Wall has had a ton of reasons to complain. He has not this far. It is not his style. However, with this core in place, he has no more reasons. More importantly, he recognises the moment. Stepping up to the challenge he is dishing out the ball at a career high 10.5 assists per game, second only to James Harden, while also stepping up his commitment on defence to steal the ball 2.2 times per game, second to league leading Chris Paul. He is also averaging a career highs in 23.0 PPG while shooting a solid 45.4% from the field.
Everything seems to be clicking at the time of this article. Washington are the second best team in 2017 with a 16-5 record (two losses more than the Golden State Warriors who also have 16 wins). They are in the top-10 in nearly every offensive and defensive category, and have quietly climbed into the third spot in the Eastern Conference.
The ball is now in John Wall’s court. Can he disrupt the NBA’s pecking order?
Best of the week:
Performance of the Week: Nikola Jokic, 40 pts, 9 rebs, 5 asts
Jokic’s numbers in 2017: 22.8 ppg / 10.8 rpg / 5.3 apg with shooting splits of 60/40/88. There is not a single centre in the league even close to that bouquet shooting percentages. Watching Jokic play makes it hard to believe he is a rookie. His vision and ability to pass the ball while shooting it with ludicrous efficiency remind us of the great Arvydas Sabonis. Are you on the Nikola Jokic bandwagon yet? If not, what is your excuse?
Game of the Week: Cleveland Cavaliers vs Washington Wizards (140-135 OT)
It is too early to call it a rivalry, but it has the potential to become one. If this game is a sign of things to come in the Playoffs, then my vote goes to a Cleveland-Washington second round matchup. The game was legitimately nuts, and it would be difficult to find a better use of three hours if you decided to watch the replay. Not only did it feature one of the best matchups in the NBA in Irving vs Wall, but also what is arguably the greatest regular season shot in NBA history. I, for one, cannot wait for April.
Player of the Week: Russell Westbrook, 32.7 ppg / 11.3 rpg / 9.3 apg
When in doubt, pick Westbrook.

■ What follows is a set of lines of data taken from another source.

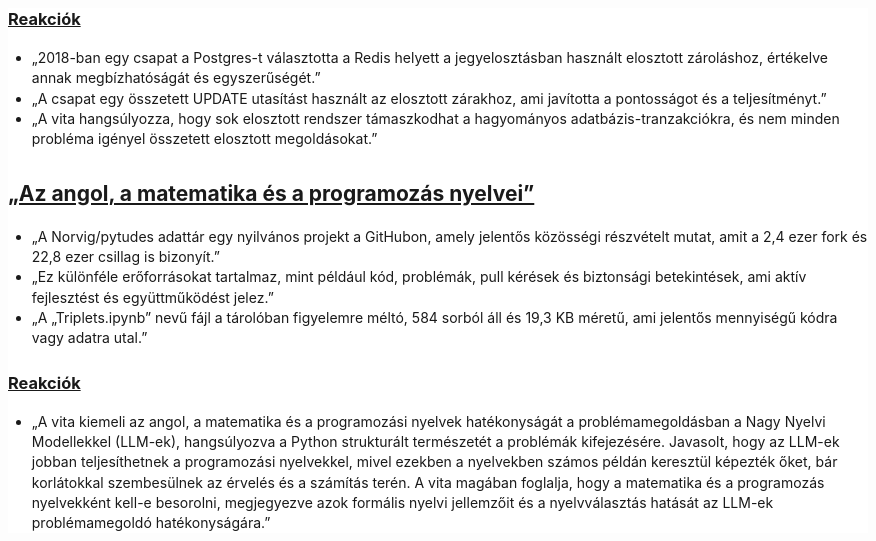### [Reakciók](https://news.ycombinator.com/item?id=41894451)

- „2018-ban egy csapat a Postgres-t választotta a Redis helyett a jegyelosztásban használt elosztott zároláshoz, értékelve annak megbízhatóságát és egyszerűségét.”
- „A csapat egy összetett UPDATE utasítást használt az elosztott zárakhoz, ami javította a pontosságot és a teljesítményt.”
- „A vita hangsúlyozza, hogy sok elosztott rendszer támaszkodhat a hagyományos adatbázis-tranzakciókra, és nem minden probléma igényel összetett elosztott megoldásokat.”

## [„Az angol, a matematika és a programozás nyelvei”](https://github.com/norvig/pytudes/blob/main/ipynb/Triplets.ipynb)

- „A Norvig/pytudes adattár egy nyilvános projekt a GitHubon, amely jelentős közösségi részvételt mutat, amit a 2,4 ezer fork és 22,8 ezer csillag is bizonyít.”
- „Ez különféle erőforrásokat tartalmaz, mint például kód, problémák, pull kérések és biztonsági betekintések, ami aktív fejlesztést és együttműködést jelez.”
- „A „Triplets.ipynb” nevű fájl a tárolóban figyelemre méltó, 584 sorból áll és 19,3 KB méretű, ami jelentős mennyiségű kódra vagy adatra utal.”

### [Reakciók](https://news.ycombinator.com/item?id=41890158)

- „A vita kiemeli az angol, a matematika és a programozási nyelvek hatékonyságát a problémamegoldásban a Nagy Nyelvi Modellekkel (LLM-ek), hangsúlyozva a Python strukturált természetét a problémák kifejezésére. Javasolt, hogy az LLM-ek jobban teljesíthetnek a programozási nyelvekkel, mivel ezekben a nyelvekben számos példán keresztül képezték őket, bár korlátokkal szembesülnek az érvelés és a számítás terén. A vita magában foglalja, hogy a matematika és a programozás nyelvekként kell-e besorolni, megjegyezve azok formális nyelvi jellemzőit és a nyelvválasztás hatását az LLM-ek problémamegoldó hatékonyságára.”

<head>
  <meta property="og:title" content="„A felelősség elsüllyed”" />
  <meta property="og:type" content="website" />
  <meta property="og:image" content="https://og.cho.sh/api/og/?title=%E2%80%9EA%20felel%C5%91ss%C3%A9g%20els%C3%BCllyed%E2%80%9D&subheading=2024.%20okt%C3%B3ber%2020.%2C%20vas%C3%A1rnap%3A%20Hacker%20News%20%C3%96sszefoglal%C3%B3" />
</head>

That was the case this week as most standout performers’ teams wither had losing records or wins came against a couple of subpar teams. Westbrook’s numbers, gaudy as they are, included a triple double against reigning NBA Champions, Cleveland Cavaliers. This was extra special as the Cavaliers had previously decided to rest their Big Three (LeBron, Love and Irving), but decided to play them anyway. Nothing changed for Westbrook as he ploughed his way to Oklahoma City Thunder’s 31st win.
Team of the Week: Miami Heat, 4-0
This was a week of teams with winning records playing against mediocre or non playoff-bound opponents. Cleveland (3-1) only faced stiff competition in the aforementioned OT win over the Wizards, Memphis (3-1) only beat San Antonio and both the Wizards and Jazz had wins over par or sub-par teams.

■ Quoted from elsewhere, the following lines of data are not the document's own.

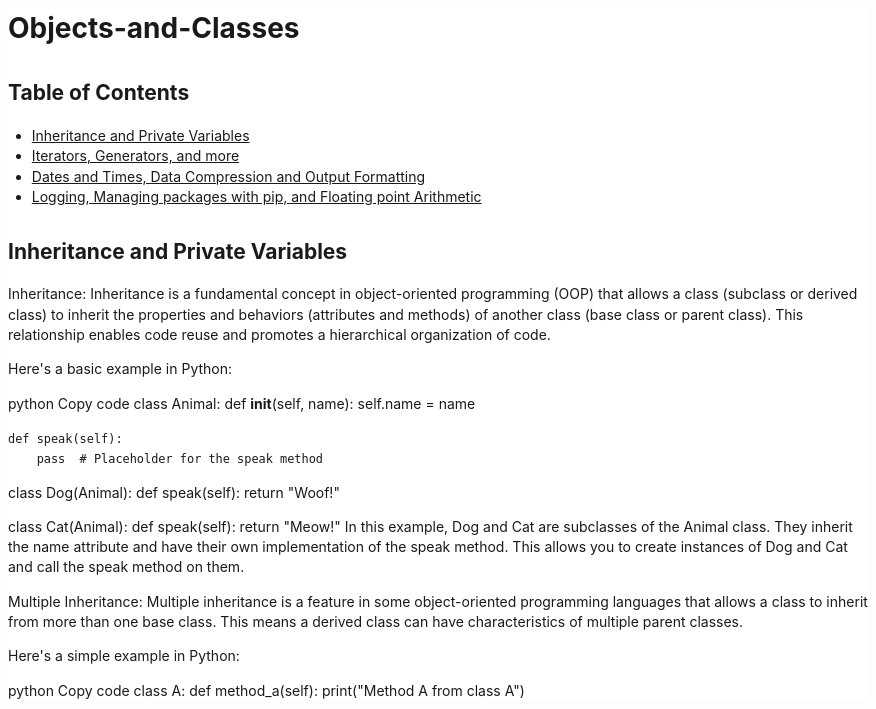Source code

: # Objects-and-Classes

## Table of Contents

- [Inheritance and Private Variables](#Inheritance-and-Private-Variables)
- [Iterators, Generators, and more](#Iterators,-Generators,-and-more)
- [Dates and Times, Data Compression and Output Formatting](#Dates-and-Times,-Data-Compression-and-Output-Formatting)
- [Logging, Managing packages with pip, and Floating point Arithmetic](#Logging,-Managing-packages-with-pip,-and-Floating-point-Arithmetic)

## Inheritance and Private Variables
Inheritance:
Inheritance is a fundamental concept in object-oriented programming (OOP) that allows a class (subclass or derived class) to inherit the properties and behaviors (attributes and methods) of another class (base class or parent class). This relationship enables code reuse and promotes a hierarchical organization of code.

Here's a basic example in Python:

python
Copy code
class Animal:
    def __init__(self, name):
        self.name = name

    def speak(self):
        pass  # Placeholder for the speak method


class Dog(Animal):
    def speak(self):
        return "Woof!"


class Cat(Animal):
    def speak(self):
        return "Meow!"
In this example, Dog and Cat are subclasses of the Animal class. They inherit the name attribute and have their own implementation of the speak method. This allows you to create instances of Dog and Cat and call the speak method on them.

Multiple Inheritance:
Multiple inheritance is a feature in some object-oriented programming languages that allows a class to inherit from more than one base class. This means a derived class can have characteristics of multiple parent classes.

Here's a simple example in Python:

python
Copy code
class A:
    def method_a(self):
        print("Method A from class A")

Miami too, did not face stiff competition this week, but due credit must be given to their 13-game win streak which now puts them just one game behind the Detroit Pistons for the eighth spot in the East. They still have three games against Cleveland, two games against Washington and two against Toronto left. Their fight will go down to the last day of the regular season, but if they can take care of business with the weaker teams, they should find themselves pleasantly surprised with a playoff spot come April.